# STUDY MATERIAL

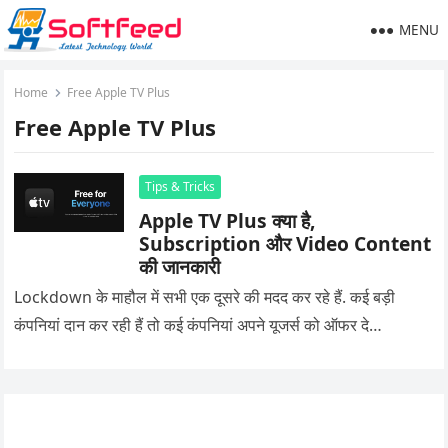
MENU
Home
Free Apple TV Plus
Free Apple TV Plus
Tips & Tricks
Apple TV Plus क्या है,
Subscription और Video Content
की जानकारी
Lockdown के माहौल में सभी एक दूसरे की मदद कर रहे हैं. कई बड़ी
कंपनियां दान कर रही हैं तो कई कंपनियां अपने यूजर्स को ऑफर दे…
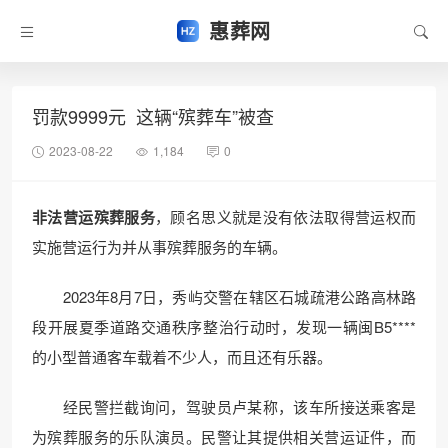
惠葬网
罚款9999元 这辆“殡葬车”被查
2023-08-22
1,184
0
非法营运殡葬服务
，顾名思义就是没有依法取得营运权而
实施营运行为并从事殡葬服务的车辆。
2023年8月7日，秀屿交警在辖区石城疏港公路高林路
段开展夏季道路交通秩序整治行动时，发现一辆闽B5****
的小型普通客车载着不少人，而且还有乐器。
经民警拦截询问，驾驶员卢某称，该车所接送乘客是
为殡葬服务的乐队演员。民警让其提供相关营运证件，而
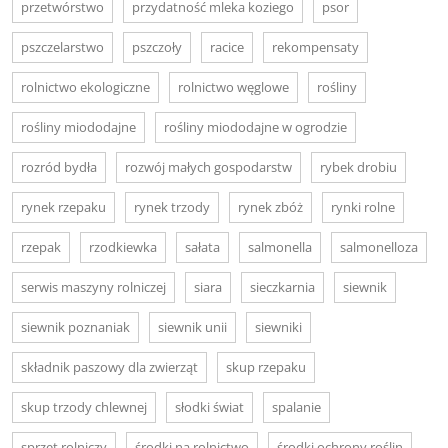
przetwórstwo
przydatność mleka koziego
psor
pszczelarstwo
pszczoły
racice
rekompensaty
rolnictwo ekologiczne
rolnictwo węglowe
rośliny
rośliny miododajne
rośliny miododajne w ogrodzie
rozród bydła
rozwój małych gospodarstw
rybek drobiu
rynek rzepaku
rynek trzody
rynek zbóż
rynki rolne
rzepak
rzodkiewka
sałata
salmonella
salmonelloza
serwis maszyny rolniczej
siara
sieczkarnia
siewnik
siewnik poznaniak
siewnik unii
siewniki
składnik paszowy dla zwierząt
skup rzepaku
skup trzody chlewnej
słodki świat
spalanie
sprzęt rolniczy
środki na rolnictwo
środki ochrony roślin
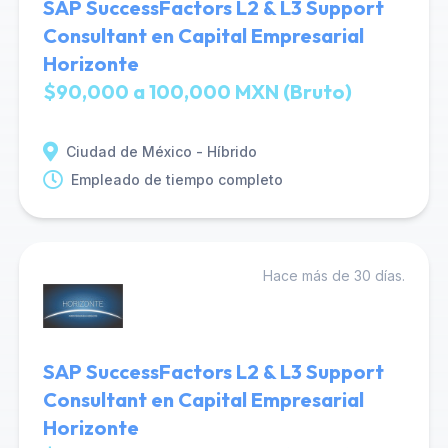
SAP SuccessFactors L2 & L3 Support
Consultant en Capital Empresarial
Horizonte
$90,000 a 100,000 MXN (Bruto)
Ciudad de México - Híbrido
Empleado de tiempo completo
Hace más de 30 días.
SAP SuccessFactors L2 & L3 Support
Consultant en Capital Empresarial
Horizonte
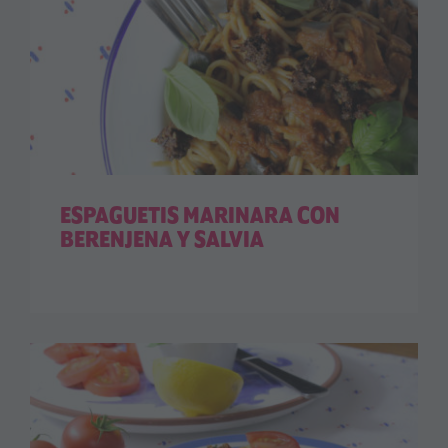
ESPAGUETIS MARINARA CON
BERENJENA Y SALVIA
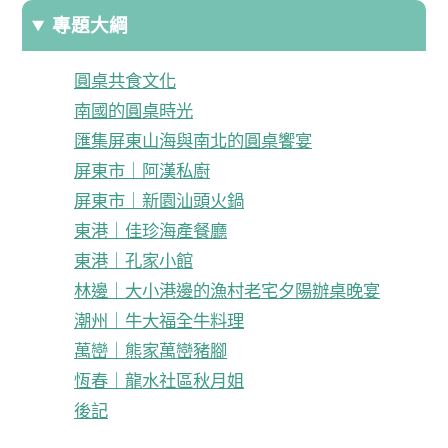
專題大綱
圓桌共食文化
南國的圓桌時光
匯集屏東山海與南北的圓桌饗宴
屏東市｜阿漢私廚
屏東市｜新園汕頭火鍋
東港｜佳珍海產餐廳
東港｜孔家小館
林邊｜大小港邊的漁村老宅夕陽辦桌晚宴
潮州｜牛大福全牛料理
萬巒｜熊家萬巒豬腳
恆春｜龍水社區秋月姐
後記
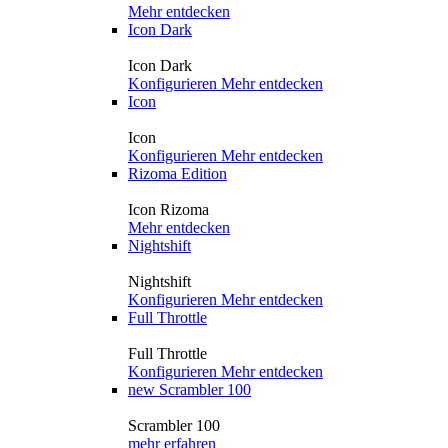
Mehr entdecken
Icon Dark
Icon Dark
Konfigurieren
Mehr entdecken
Icon
Icon
Konfigurieren
Mehr entdecken
Rizoma Edition
Icon Rizoma
Mehr entdecken
Nightshift
Nightshift
Konfigurieren
Mehr entdecken
Full Throttle
Full Throttle
Konfigurieren
Mehr entdecken
new
Scrambler 100
Scrambler 100
mehr erfahren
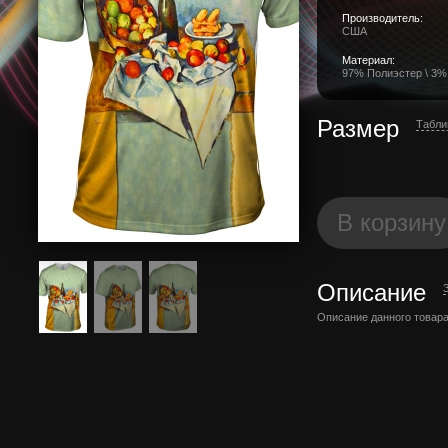
Производитель:
США
Материал:
97% Полиэстер \ 3%
Размер
Табли
В корзину
Описание
Описание данного товара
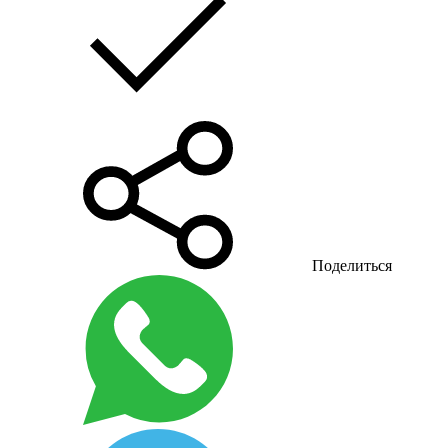
Поделиться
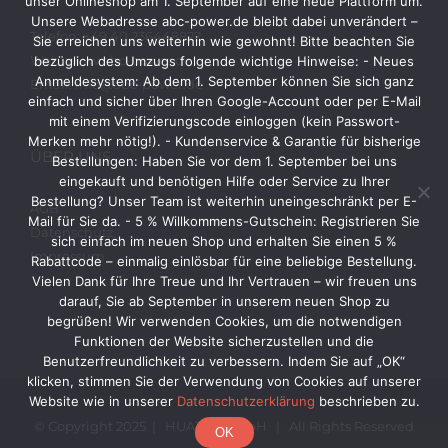
unser Onlineshop am 1. September auf eine neue Plattform um.
Unsere Webadresse abc-power.de bleibt dabei unverändert –
Telefon: +49 40 236448822
Sie erreichen uns weiterhin wie gewohnt! Bitte beachten Sie
Web: www.abc-power.de
bezüglich des Umzugs folgende wichtige Hinweise: - Neues
Anmeldesystem: Ab dem 1. September können Sie sich ganz
Email: info@abc-power.de
einfach und sicher über Ihren Google-Account oder per E-Mail
mit einem Verifizierungscode einloggen (kein Passwort-
Merken mehr nötig!). - Kundenservice & Garantie für bisherige
ÜBER UNS
Bestellungen: Haben Sie vor dem 1. September bei uns
eingekauft und benötigen Hilfe oder Service zu Ihrer
Bestellung? Unser Team ist weiterhin uneingeschränkt per E-
AGB
Mail für Sie da. - 5 % Willkommens-Gutschein: Registrieren Sie
Datenschutz
sich einfach im neuen Shop und erhalten Sie einen 5 %
Impressum
Rabattcode – einmalig einlösbar für eine beliebige Bestellung.
Vielen Dank für Ihre Treue und Ihr Vertrauen – wir freuen uns
darauf, Sie ab September in unserem neuen Shop zu
begrüßen! Wir verwenden Cookies, um die notwendigen
Funktionen der Website sicherzustellen und die
Benutzerfreundlichkeit zu verbessern. Indem Sie auf „OK“
klicken, stimmen Sie der Verwendung von Cookies auf unserer
Website wie in unserer
Datenschutzerklärung
beschrieben zu.
© Copyright 2025 | HUATEC GmbH | All Rights Reserved
OK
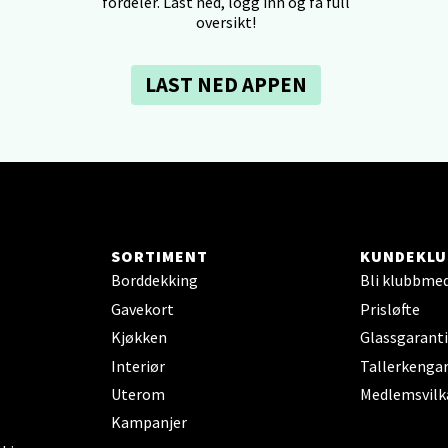
fordeler. Last ned, logg inn og få full
tikk
oversikt!
LAST NED APPEN
dheim - Sirkus Shopping
borgveien 5, 7044 Trondheim
 dag 09-21
V
tikk
SORTIMENT
KUNDEKLU
- Thon Senter Ski
Borddekking
Bli klubbme
Gavekort
Prisløfte
rsenter, Jernbanesvingen 6, 1400 Ski
 dag 10-21
Kjøkken
Glassgaranti
V
Interiør
Tallerkengar
tikk
Uterom
Medlemsvilk
Kampanjer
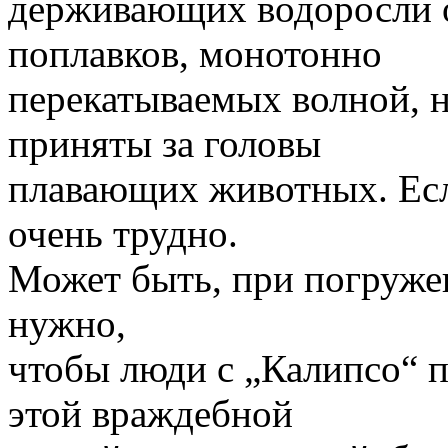
держивающих водоросли 
поплавков, монотонно
перекатываемых волной, н
приняты за головы
плавающих животных. Есл
очень трудно.
Может быть, при погруже
нужно,
чтобы люди с „Калипсо“ п
этой враждебной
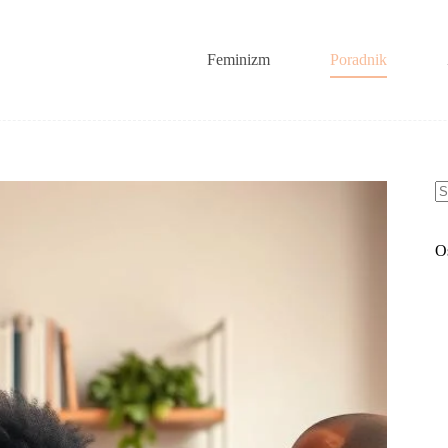
Feminizm
Poradnik
B
w
O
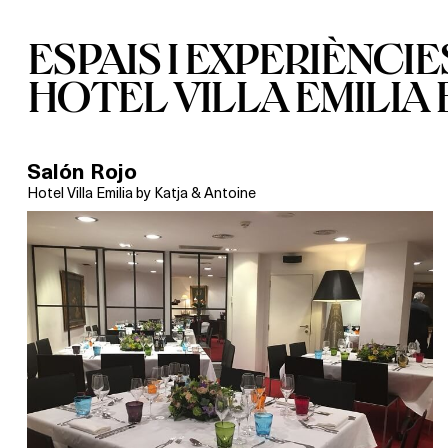
ESPAIS I EXPERIÈNCIE
HOTEL VILLA EMILIA 
Salón Rojo
Hotel Villa Emilia by Katja & Antoine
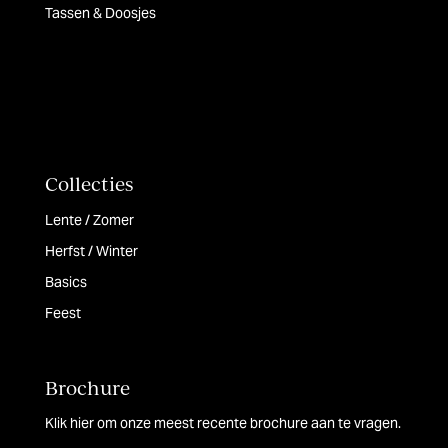
Tassen & Doosjes
Collecties
Lente / Zomer
Herfst / Winter
Basics
Feest
Brochure
Klik hier om onze meest recente brochure aan te vragen.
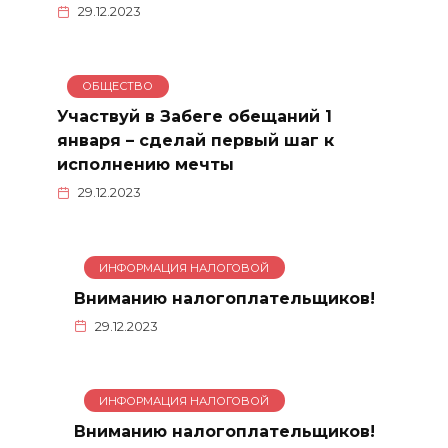
29.12.2023
ОБЩЕСТВО
Участвуй в Забеге обещаний 1
января – сделай первый шаг к
исполнению мечты
29.12.2023
ИНФОРМАЦИЯ НАЛОГОВОЙ
Вниманию налогоплательщиков!
29.12.2023
ИНФОРМАЦИЯ НАЛОГОВОЙ
Вниманию налогоплательщиков!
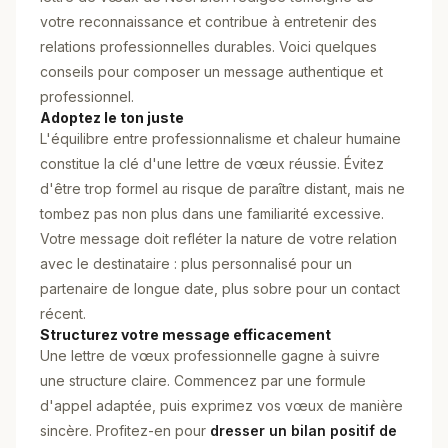
votre reconnaissance et contribue à entretenir des
relations professionnelles durables. Voici quelques
conseils pour composer un message authentique et
professionnel.
Adoptez le ton juste
L'équilibre entre professionnalisme et chaleur humaine
constitue la clé d'une lettre de vœux réussie. Évitez
d'être trop formel au risque de paraître distant, mais ne
tombez pas non plus dans une familiarité excessive.
Votre message doit refléter la nature de votre relation
avec le destinataire : plus personnalisé pour un
partenaire de longue date, plus sobre pour un contact
récent.
Structurez votre message efficacement
Une lettre de vœux professionnelle gagne à suivre
une structure claire. Commencez par une formule
d'appel adaptée, puis exprimez vos vœux de manière
sincère. Profitez-en pour
dresser un bilan positif de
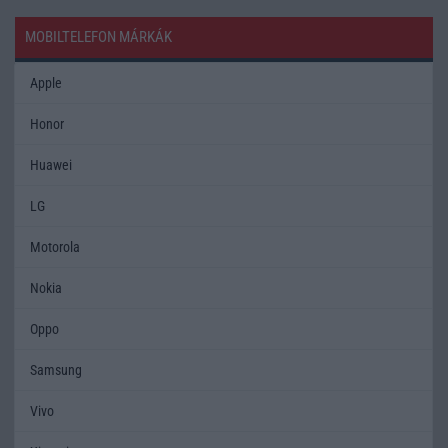
MOBILTELEFON MÁRKÁK
Apple
Honor
Huawei
LG
Motorola
Nokia
Oppo
Samsung
Vivo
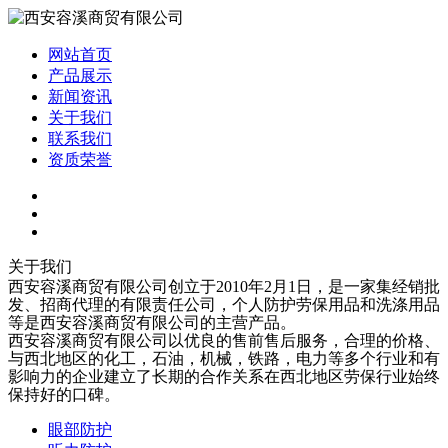
网站首页
产品展示
新闻资讯
关于我们
联系我们
资质荣誉
关于我们
西安容溪商贸有限公司创立于2010年2月1日，是一家集经销批
发、招商代理的有限责任公司，个人防护劳保用品和洗涤用品
等是西安容溪商贸有限公司的主营产品。
西安容溪商贸有限公司以优良的售前售后服务，合理的价格、
与西北地区的化工，石油，机械，铁路，电力等多个行业和有
影响力的企业建立了长期的合作关系在西北地区劳保行业始终
保持好的口碑。
眼部防护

# WORK INSTRUCTION
Copy out the text of the records from the beginning up to and including the line with "środki ochrony roślin", leaving out the pictures.

# RESULT OF THE TASK
MENU
Home
Free Apple TV Plus
Free Apple TV Plus
Tips & Tricks
Apple TV Plus क्या है,
Subscription और Video Content
की जानकारी
Lockdown के माहौल में सभी एक दूसरे की मदद कर रहे हैं. कई बड़ी
कंपनियां दान कर रही हैं तो कई कंपनियां अपने यूजर्स को ऑफर दे…
惠葬网
罚款9999元 这辆“殡葬车”被查
2023-08-22
1,184
0
非法营运殡葬服务
，顾名思义就是没有依法取得营运权而
实施营运行为并从事殡葬服务的车辆。
2023年8月7日，秀屿交警在辖区石城疏港公路高林路
段开展夏季道路交通秩序整治行动时，发现一辆闽B5****
的小型普通客车载着不少人，而且还有乐器。
经民警拦截询问，驾驶员卢某称，该车所接送乘客是
为殡葬服务的乐队演员。民警让其提供相关营运证件，而
przetwórstwo
przydatność mleka koziego
psor
pszczelarstwo
pszczoły
racice
rekompensaty
rolnictwo ekologiczne
rolnictwo węglowe
rośliny
rośliny miododajne
rośliny miododajne w ogrodzie
rozród bydła
rozwój małych gospodarstw
rybek drobiu
rynek rzepaku
rynek trzody
rynek zbóż
rynki rolne
rzepak
rzodkiewka
sałata
salmonella
salmonelloza
serwis maszyny rolniczej
siara
sieczkarnia
siewnik
siewnik poznaniak
siewnik unii
siewniki
składnik paszowy dla zwierząt
skup rzepaku
skup trzody chlewnej
słodki świat
spalanie
sprzęt rolniczy
środki na rolnictwo
środki ochrony roślin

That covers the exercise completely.